Almost all D&O policies exclude claims related to criminal activities such as bribery, money laundering and other illegal actions performed at a business. These activities are typically deemed as too dangerous for insurers to cover, and they can have significant consequences for the directors and officers involved. Moreover, many D&O policies don’t cover fines and penalty costs related to the business’s legal violations. This is because covering such damages would promote shady business practices and unfairly penalize directors and officers.
Claims-Made & Reported Policy
The claims-made D&O policy offers lower premiums and coverage for claims notified to the insurer during the policy period, regardless of when the alleged wrongful act occurred. The policies are typically backed by tail coverage that extends to cover claims arising out of conduct that occurs after the policy’s term period ends or is cancelled.
The underwriting effect of D&O insurance can reduce the risk aversion of managers, allowing them to take more risks in investing and financing enterprises. This can lead to higher growth and more opportunities for enterprises, according to the efficiency wage theory (Jensen and Meckling, 1976).

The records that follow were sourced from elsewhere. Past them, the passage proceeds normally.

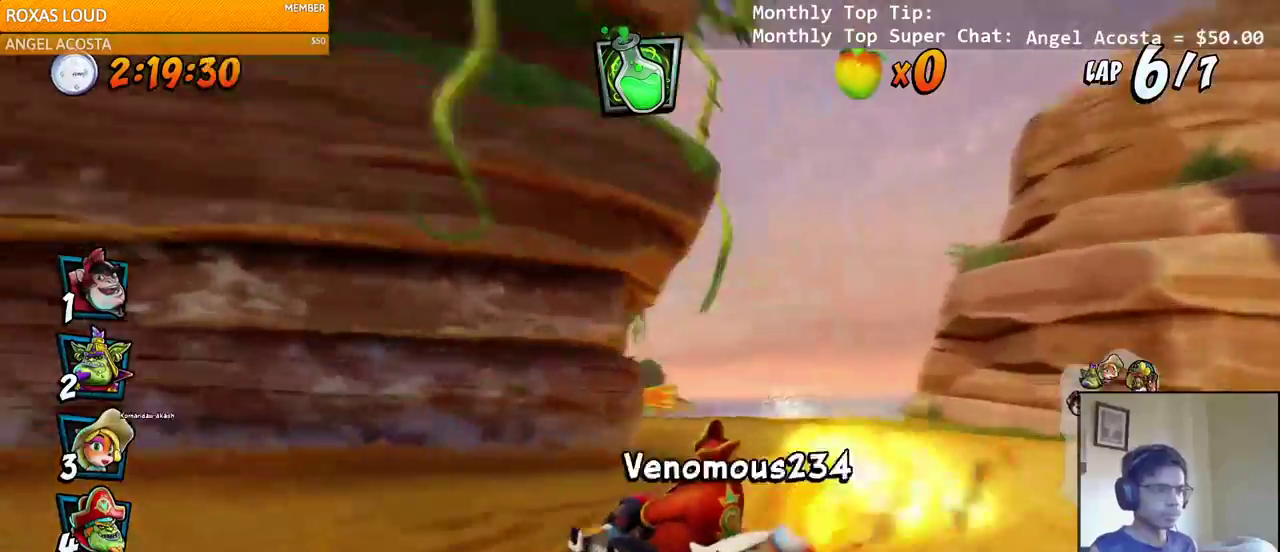
{"dt_ms": 500, "buttons": ["CROSS", "R2", "DPAD_DOWN", "DPAD_RIGHT"], "left_stick": "center", "right_stick": "center", "events": [[33, "CROSS", "down"], [67, "SQUARE", "up"], [367, "DPAD_DOWN", "up"], [417, "DPAD_DOWN", "down"], [433, "DPAD_LEFT", "up"], [433, "DPAD_RIGHT", "down"]]}
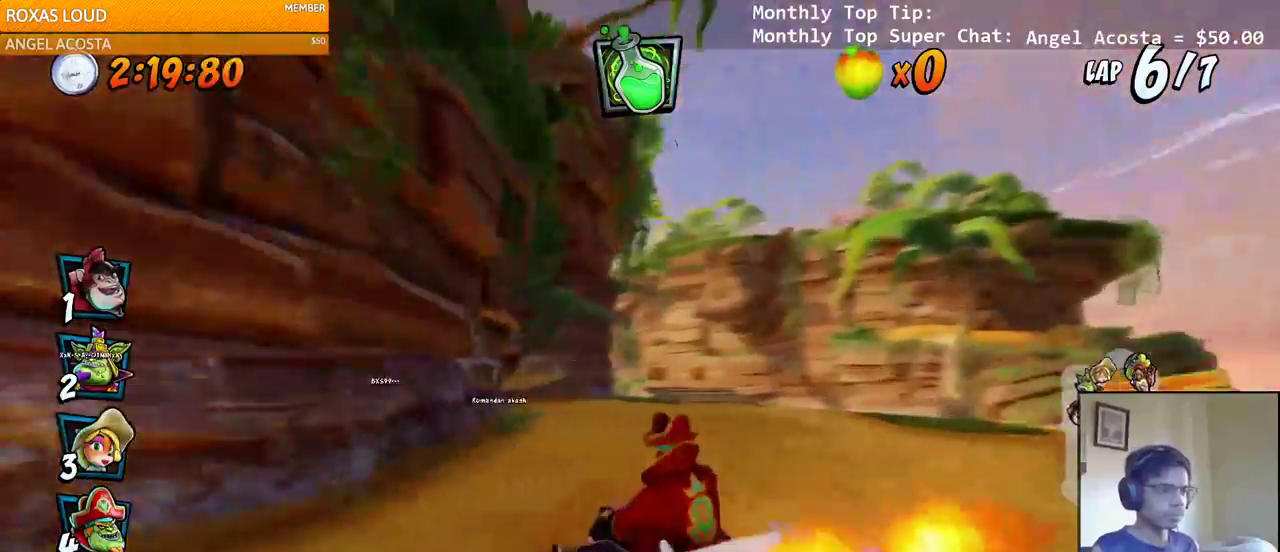
{"dt_ms": 500, "buttons": ["CROSS", "R2", "DPAD_UP", "DPAD_LEFT"], "left_stick": "center", "right_stick": "center", "events": [[100, "DPAD_DOWN", "up"], [333, "DPAD_UP", "down"], [350, "DPAD_LEFT", "down"], [350, "DPAD_RIGHT", "up"]]}
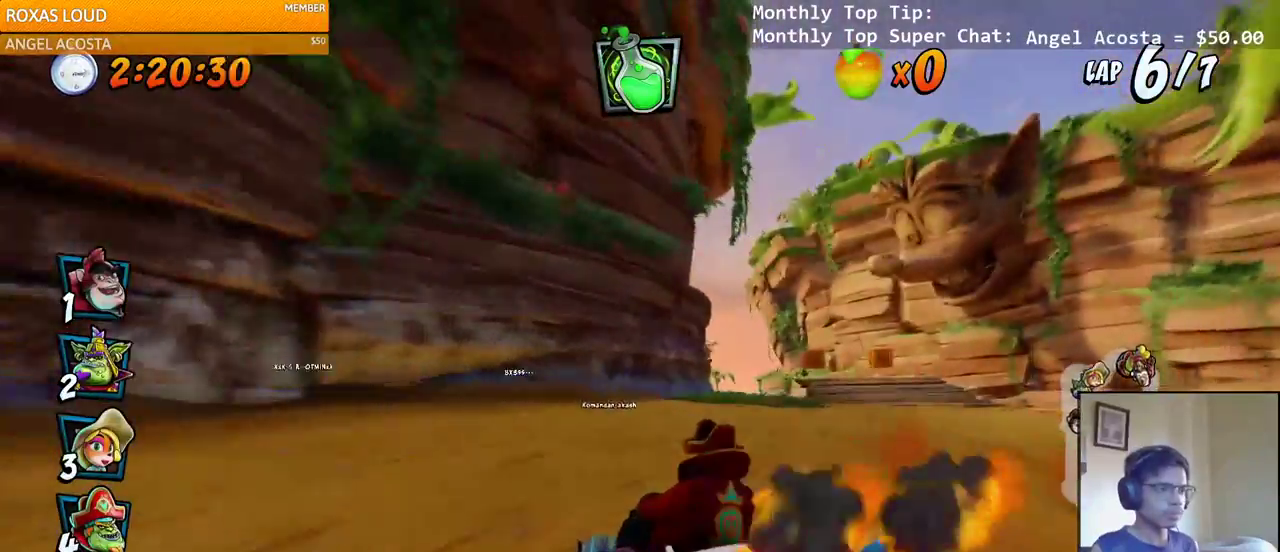
{"dt_ms": 500, "buttons": ["CROSS", "R2", "DPAD_UP", "DPAD_RIGHT"], "left_stick": "center", "right_stick": "center"}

For larger clients with international exposures, D&O manager liability insurance solutions may be arranged as global master policies backed by locally admitted policies, or through quota share coverage arrangements in which insurers will split an excess layer and settle claims equally. These arrangements can also help mitigate adverse selection and moral hazard risks. This can be especially beneficial for private equity backed companies with large investments in non-performing loans.
Side C Coverage
Whether you are a CEO, CFO or a senior member of the board of directors, you make decisions that affect everyone around you. These include fellow managers, shareholders, employees and vendors. Any mistake can have steep financial consequences for the company and its management. D&O insurance can help mitigate the impact of such claims.
A D&O policy includes Side A coverage that protects the personal assets of directors and officers in cases where the company cannot or will not indemnify them (either because they are sued for intentional fraud, federal laws precluding indemnification or bankruptcy). A policy also typically contains a Side B, also called entity securities coverage that provides coverage to the company itself.
The exact terms and limits of a D&O policy will depend on the company’s unique business model characteristics, needs, history and financial picture. A good D&O insurance broker will help you determine the right policy for your organization.